What needs to be done: Omit all pictures. Print the remaining lines exactly, from the start of the data through the line containing "summers. Industrial history, dense".

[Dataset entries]
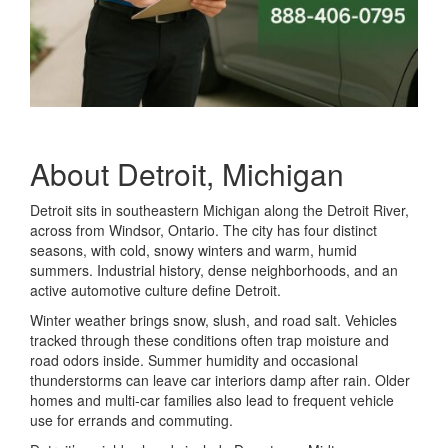
About Detroit, Michigan
Detroit sits in southeastern Michigan along the Detroit River,
across from Windsor, Ontario. The city has four distinct
seasons, with cold, snowy winters and warm, humid
summers. Industrial history, dense neighborhoods, and an
active automotive culture define Detroit.
Winter weather brings snow, slush, and road salt. Vehicles
tracked through these conditions often trap moisture and
road odors inside. Summer humidity and occasional
thunderstorms can leave car interiors damp after rain. Older
homes and multi-car families also lead to frequent vehicle
use for errands and commuting.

Answer to this exercise:
About Detroit, Michigan
Detroit sits in southeastern Michigan along the Detroit River,
across from Windsor, Ontario. The city has four distinct
seasons, with cold, snowy winters and warm, humid
summers. Industrial history, dense neighborhoods, and an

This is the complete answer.